Cada vez que visito un país
intento que la gente me hable del funcionamiento de los servicios públicos, su
sistema político o su devenir económico. Es un defecto que me viene de serie,
qué se le va a hacer. Imposible que yo
me quede mirando al mar o contemplando una palmera cuando puedo sumergirme en
el noticiero de turno o darle la plasta a algún lugareño al que acabo de
conocer y que tardará bien poco en buscar una vía de escape.
Recientemente he tenido la
suerte de ir a Isla Mauricio (si podéis, coged un avión y plantaros allí porque
es un sitio precioso) y he descubierto un país con un sistema muy anclado. Las
elecciones legislativas se suceden cada cinco años y, normalmente, la
alternancia se produce entre los dos grandes partidos: los liberales, que ahora
mismo ocupan el gobierno, y los socialistas. Lógicamente, ambos rodeados de
pequeños grupos que ejercen de partidos políticos aunque sin posibilidades
reales de hincarle el diente al gobierno. Además, la salud y la educación son
gratis. Y ahí es donde viene lo mejor: imposible explicarle a un mauriciense que
España, ese país tan evolucionado y simpático, ve peligrar su sanidad y
educación públicas por culpa de la mala gestión y la avaricia de una clase
encumbrada por sus deméritos. Simplemente, no lo entiende.
Lo que para ellos es sagrado
se ha convertido, en este ya no tercer mundo sino cuarto donde nos han
sumergido nuestros ineptos gobernantes, en modelo de cambio o arma arrojadiza
(cuando no amenazante) o ambas cosas. Ayer mismo salíamos a la calle desgañitándonos
para defender la educación pública, pero a estos ínclitos señores del PP,
sencillamente, les da igual. No se les va a mover un pelo del flequillo aunque
nos cortemos las venas en masa delante del ministerio de turno. Están vacunados
contra las emociones ajenas, algo muy fácil cuando solo se persigue el bien
propio y el resto ejercemos de cómodo sostenes de poltronas.

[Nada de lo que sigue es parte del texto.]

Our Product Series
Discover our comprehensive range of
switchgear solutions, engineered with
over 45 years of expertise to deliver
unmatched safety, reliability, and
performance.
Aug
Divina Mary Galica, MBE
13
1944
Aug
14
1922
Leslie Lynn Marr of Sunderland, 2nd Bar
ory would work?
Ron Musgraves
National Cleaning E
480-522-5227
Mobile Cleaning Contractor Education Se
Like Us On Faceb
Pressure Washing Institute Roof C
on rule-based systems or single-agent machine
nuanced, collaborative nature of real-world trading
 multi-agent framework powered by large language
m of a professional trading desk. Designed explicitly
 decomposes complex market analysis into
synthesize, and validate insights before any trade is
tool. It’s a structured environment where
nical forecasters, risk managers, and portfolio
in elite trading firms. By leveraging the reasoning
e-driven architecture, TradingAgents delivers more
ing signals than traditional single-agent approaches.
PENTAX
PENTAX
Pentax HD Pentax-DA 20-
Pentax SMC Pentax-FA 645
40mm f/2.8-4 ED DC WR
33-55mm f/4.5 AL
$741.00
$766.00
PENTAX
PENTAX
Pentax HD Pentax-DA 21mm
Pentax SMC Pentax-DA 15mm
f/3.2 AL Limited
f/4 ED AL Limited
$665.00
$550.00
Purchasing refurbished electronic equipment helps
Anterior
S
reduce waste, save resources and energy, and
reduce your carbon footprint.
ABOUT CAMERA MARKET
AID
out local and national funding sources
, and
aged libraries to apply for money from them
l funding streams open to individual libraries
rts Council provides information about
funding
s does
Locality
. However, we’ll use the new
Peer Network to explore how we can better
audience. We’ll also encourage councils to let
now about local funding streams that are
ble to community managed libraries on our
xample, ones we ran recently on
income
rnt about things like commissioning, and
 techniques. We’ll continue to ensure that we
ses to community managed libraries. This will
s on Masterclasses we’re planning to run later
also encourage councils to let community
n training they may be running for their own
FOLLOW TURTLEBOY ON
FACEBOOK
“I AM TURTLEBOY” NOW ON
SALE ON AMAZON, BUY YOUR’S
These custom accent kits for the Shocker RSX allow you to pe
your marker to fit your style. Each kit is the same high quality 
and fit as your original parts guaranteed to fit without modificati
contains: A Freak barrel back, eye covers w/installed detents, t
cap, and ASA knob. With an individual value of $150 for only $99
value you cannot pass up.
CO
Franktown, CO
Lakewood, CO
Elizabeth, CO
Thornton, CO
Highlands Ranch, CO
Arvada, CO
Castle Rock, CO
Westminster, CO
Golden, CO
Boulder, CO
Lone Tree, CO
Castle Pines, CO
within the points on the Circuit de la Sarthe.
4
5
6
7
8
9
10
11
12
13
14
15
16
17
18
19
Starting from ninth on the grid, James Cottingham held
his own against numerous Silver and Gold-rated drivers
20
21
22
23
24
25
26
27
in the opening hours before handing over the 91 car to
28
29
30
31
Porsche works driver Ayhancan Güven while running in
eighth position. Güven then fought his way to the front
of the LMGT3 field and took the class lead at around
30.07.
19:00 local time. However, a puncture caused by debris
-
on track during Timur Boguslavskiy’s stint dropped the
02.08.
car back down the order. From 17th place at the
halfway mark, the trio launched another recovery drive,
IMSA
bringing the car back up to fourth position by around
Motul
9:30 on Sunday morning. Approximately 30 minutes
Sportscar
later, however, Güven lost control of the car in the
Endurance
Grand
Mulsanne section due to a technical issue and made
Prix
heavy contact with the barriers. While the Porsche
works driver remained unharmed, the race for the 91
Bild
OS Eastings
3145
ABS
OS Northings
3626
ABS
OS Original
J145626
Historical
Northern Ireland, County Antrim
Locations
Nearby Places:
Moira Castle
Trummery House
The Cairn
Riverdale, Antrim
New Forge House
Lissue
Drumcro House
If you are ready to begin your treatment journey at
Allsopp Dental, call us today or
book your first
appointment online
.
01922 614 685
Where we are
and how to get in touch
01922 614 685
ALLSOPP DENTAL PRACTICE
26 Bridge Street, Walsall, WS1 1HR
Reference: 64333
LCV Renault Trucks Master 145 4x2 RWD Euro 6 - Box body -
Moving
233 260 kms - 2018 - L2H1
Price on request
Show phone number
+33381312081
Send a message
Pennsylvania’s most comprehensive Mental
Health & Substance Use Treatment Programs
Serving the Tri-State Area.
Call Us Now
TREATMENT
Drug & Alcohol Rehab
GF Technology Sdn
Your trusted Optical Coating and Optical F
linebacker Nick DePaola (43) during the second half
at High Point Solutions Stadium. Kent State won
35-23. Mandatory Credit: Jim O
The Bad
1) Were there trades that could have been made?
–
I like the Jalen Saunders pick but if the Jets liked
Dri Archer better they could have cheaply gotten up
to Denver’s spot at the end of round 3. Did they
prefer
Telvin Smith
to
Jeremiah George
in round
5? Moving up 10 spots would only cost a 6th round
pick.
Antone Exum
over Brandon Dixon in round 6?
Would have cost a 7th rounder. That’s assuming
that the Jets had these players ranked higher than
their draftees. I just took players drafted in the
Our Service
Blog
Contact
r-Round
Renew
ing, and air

Tanto ensañamiento resulta
preocupante porque ataca a la línea de flotación de un país, las bases sobre
las que se han construido los Estados modernos, y aniquila de un plumazo
derechos esenciales que nos ha costado generaciones alcanzar y que, muy
probablemente, tardaremos décadas en recuperar si es que alguna vez lo
logramos. El enemigo estaba ahí, atrincherado en su cueva velando sus tesoros
mientras nosotros nos creíamos a salvo, con nuestras fiestas, nuestras becas y
nuestra cositas.
Nos han timado por encima de
nuestras posibilidades. Y ahora mismo nos están, ya no ninguneando, sino
maltratando. Nos maltratan cuando nos desprecian, cuando nos echan la culpa de
que la Marca España se parezca más a la marca blanca de un poblado chabolista
que de un país avanzado, cuando nos recortan y nos ahogan porque, al parecer,
les hemos provocado con nuestros excesos: esos deseos estúpidos de tener una
casa donde vivir, un médico que cuide nuestra salud o una educación para
nuestros hijos que les convierta en seres humanos y no en una mera mercancía
migratoria. Deseos amparados en una Constitución que algunos insisten en
pasarse por el arco del triunfo.
Ya he dicho en más de una
ocasión que este sistema de las mareas ciudadanas no me convence en absoluto:
la división nunca es buena y cuando distintos grupos luchan por separado en
aras de un fin convergente se hacen un flaco favor a ellos mismos. Sin embargo,
me resulta difícil no ilusionarme cuando veo a la gente en la calle, con ganas
de pelea, defendiendo lo que es suyo, lo que es nuestro. Y resulta frustrante
que luego nos traten a todos como niños traviesos víctimas de rabietas irracionales.
No ha lugar.
Pero lo peor llega cuando al
día siguiente observas el pírrico espacio de estos alardes sociales en los
medios o echas un vistazo a los últimos sondeos de intención de voto y
compruebas que el PP continúa invicto. Por la mínima, pero invicto. Nosotros,
los de la Europa de la cultura, la historia, la cuna de las revoluciones
sociales, sometidos y rematados por unos políticos infames. Que alguien me diga
cómo le explico todo esto a un mauriciense.